The Global Fund to fight AIDS, Tuberculosis and Malaria says it will resume its assistance to Zambia in the next one or two months. The Global Fund froze nearly $140 million in grant money to Zambia last August because of strong evidence of corruption in the country's health ministry.
The Global Fund says grants for AIDS, Tuberculosis and Malaria were channeled through Zambia's Ministry of Health. It says it had no choice but to freeze the money after allegations of corruption emerged and investigations into the scandal were launched.
However, Global Fund Director of Communications, Jon Liden assures VOA no life-saving programs have been disrupted. He says the Fund released nearly $20 million for the purchase of drugs for AIDS and tuberculosis, as well as for insecticide treated bed nets to protect people from malaria.
He says not too much has been lost in terms of activities over this time. "What has happened, however, is that both because of the distraction this corruption scandal has caused within the Zambian administration, and because we have had to slow down grant activities down to the core life-saving activities, we have seen a delay and a slowing down of expansion in the fight against AIDS, tuberculosis and malaria in Zambia," Liden said.
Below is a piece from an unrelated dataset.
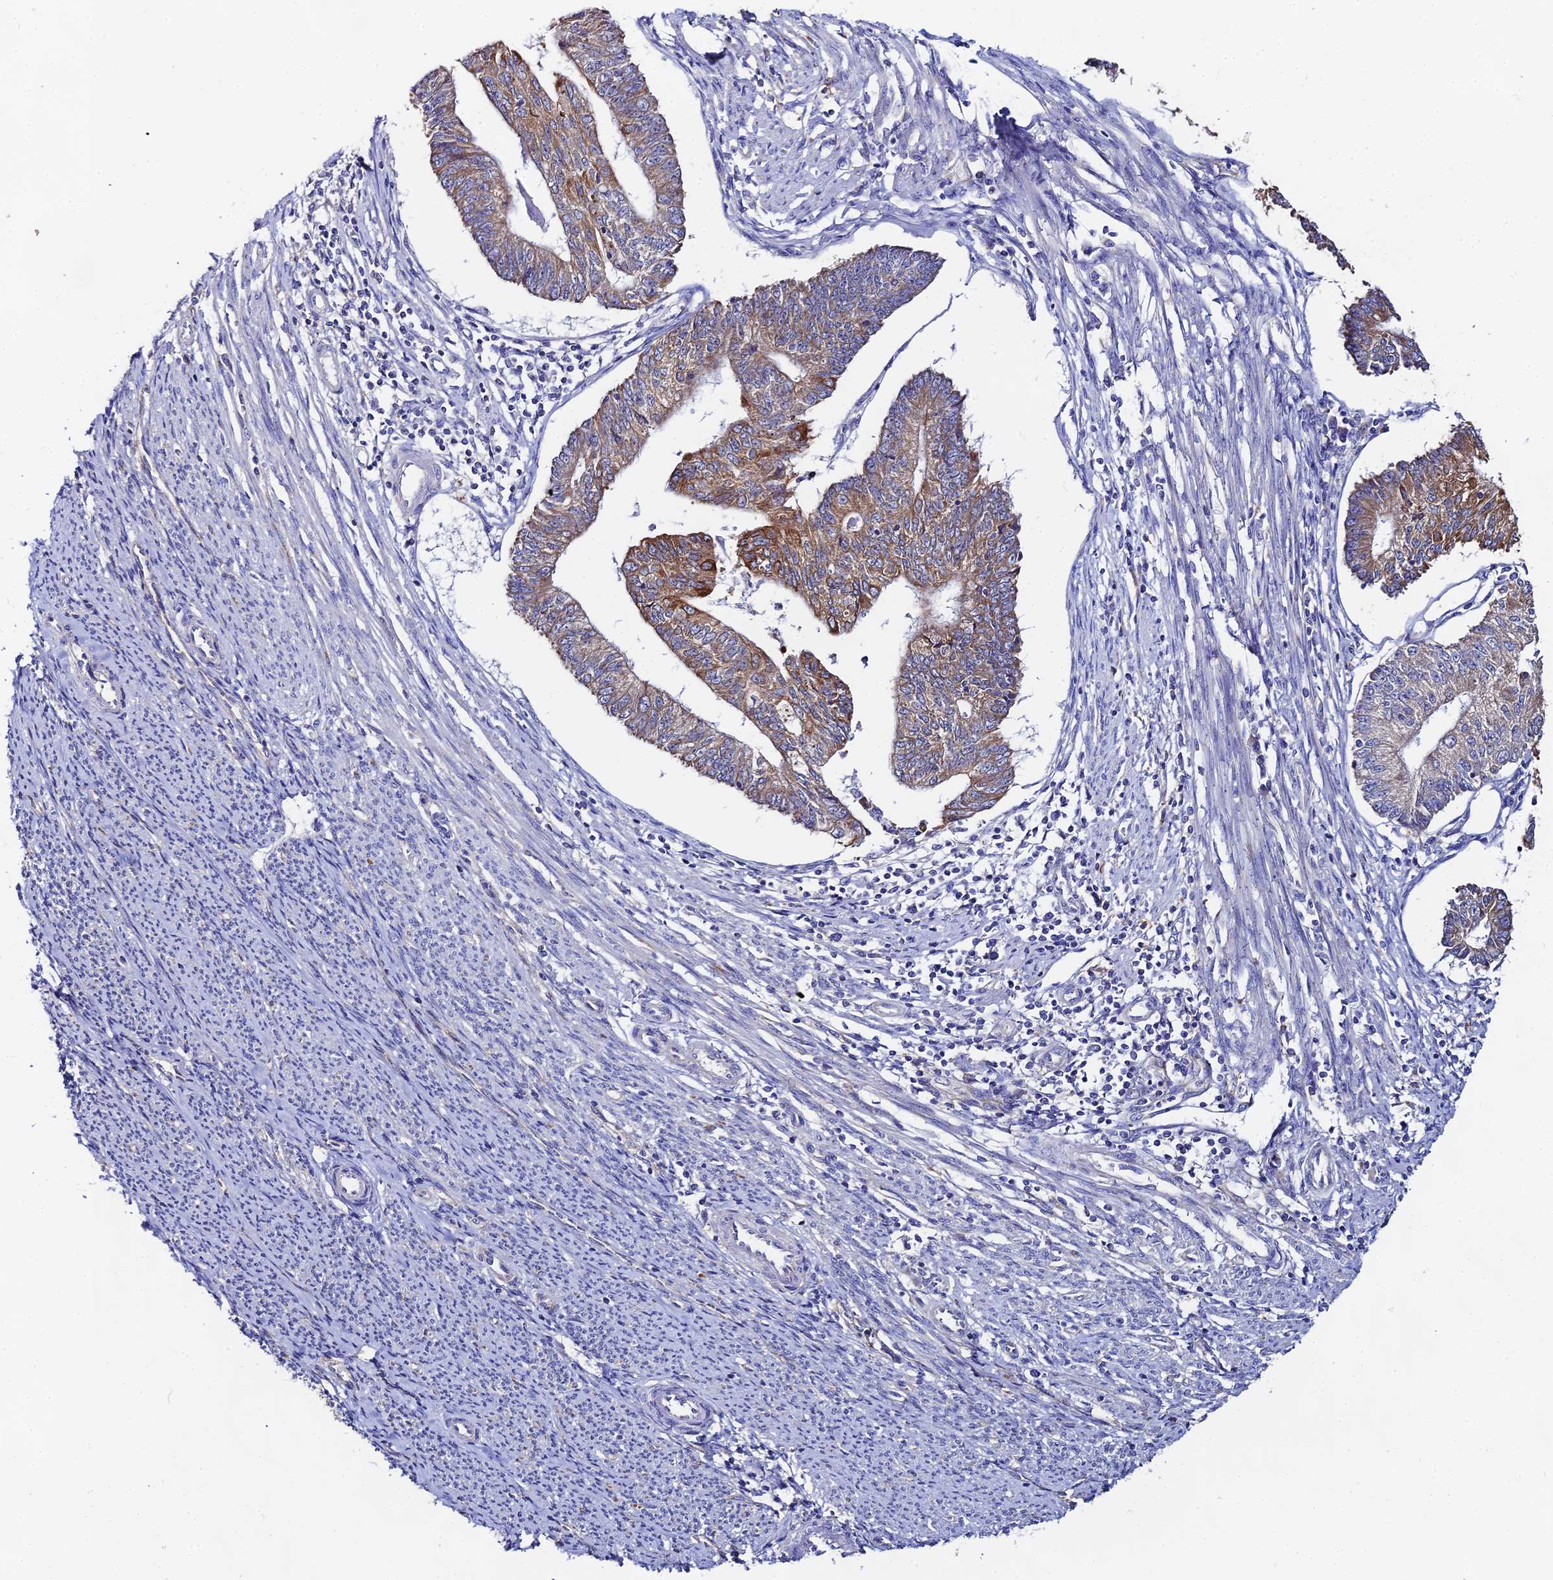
{"staining": {"intensity": "strong", "quantity": "25%-75%", "location": "cytoplasmic/membranous"}, "tissue": "endometrial cancer", "cell_type": "Tumor cells", "image_type": "cancer", "snomed": [{"axis": "morphology", "description": "Adenocarcinoma, NOS"}, {"axis": "topography", "description": "Endometrium"}], "caption": "Human endometrial adenocarcinoma stained with a brown dye exhibits strong cytoplasmic/membranous positive positivity in approximately 25%-75% of tumor cells.", "gene": "PPP2R2C", "patient": {"sex": "female", "age": 56}}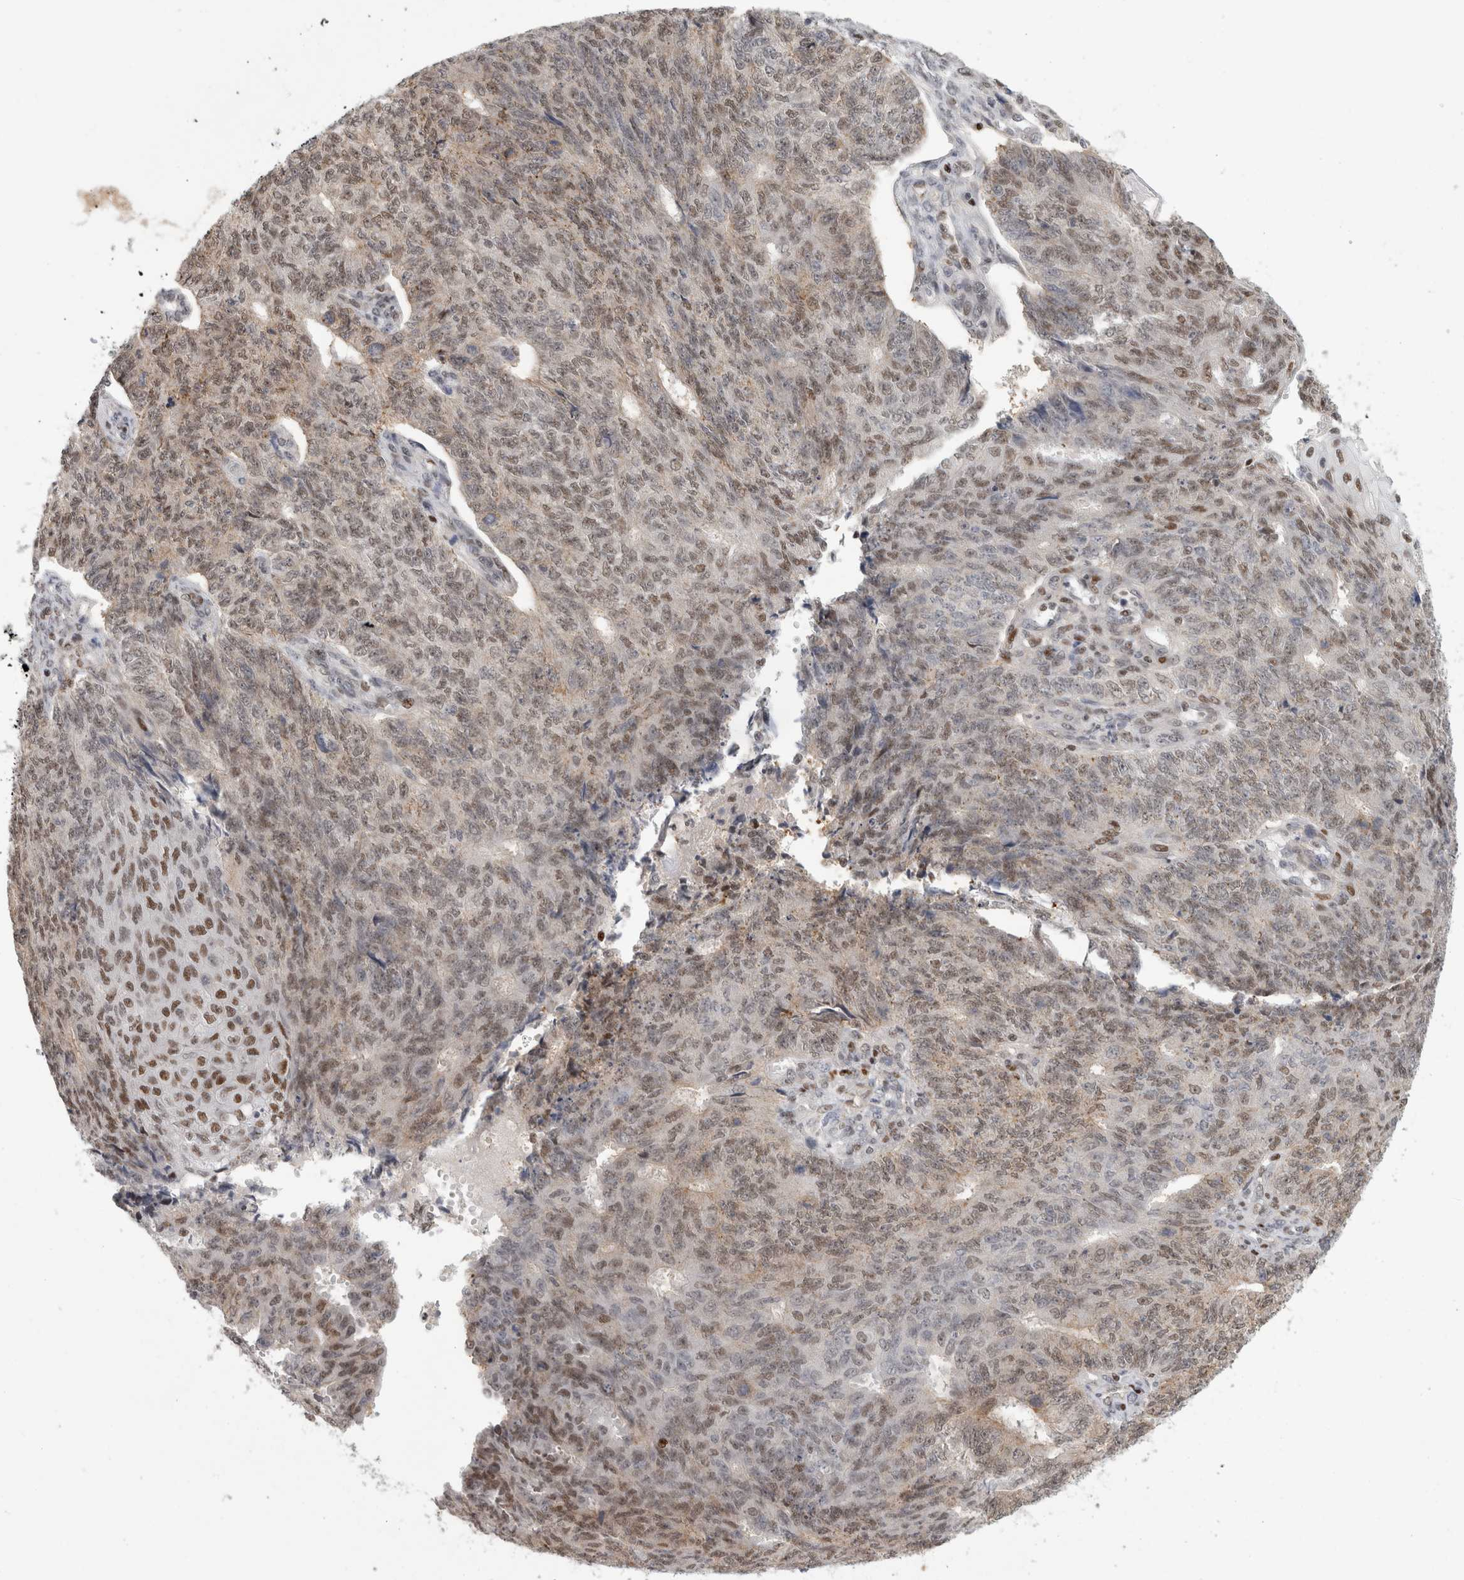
{"staining": {"intensity": "weak", "quantity": ">75%", "location": "cytoplasmic/membranous,nuclear"}, "tissue": "endometrial cancer", "cell_type": "Tumor cells", "image_type": "cancer", "snomed": [{"axis": "morphology", "description": "Adenocarcinoma, NOS"}, {"axis": "topography", "description": "Endometrium"}], "caption": "A brown stain shows weak cytoplasmic/membranous and nuclear positivity of a protein in human endometrial adenocarcinoma tumor cells. The staining was performed using DAB to visualize the protein expression in brown, while the nuclei were stained in blue with hematoxylin (Magnification: 20x).", "gene": "SRARP", "patient": {"sex": "female", "age": 32}}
Liden says none of the antiretroviral treatments received by 245,000 AIDS patients in Zambia has been cut. He says activities for tuberculosis and malaria have slowed down.
But, the fund has released money for TB drugs and the purchase of 145,000 bed nets before the next rainy season when malaria dangers increase.
Liden says the fund has decided to transfer the management of the $140 million from the Zambian government to the U.N. Development Program. He says the U.N. agency will be responsible for procuring the drugs and bed nets. It will account for all the money.
"In this case, the government will not be able to have a say in this because we are very clear that the Global Fund invests world money to save lives. That means that this is internationally donated funding that is meant to be there for people in need and to save lives. And if we are not able to do that through the existing mechanisms, we need to make changes," he said.
Liden says full implementation of the health programs in Zambia will resume at the end of July or in August now that the U.N. Development Program is in charge of the money.
He says at least $8 million from the grants has gone missing. He says the fund is demanding the Zambian government reimburse that and any other money that may have been misappropriated.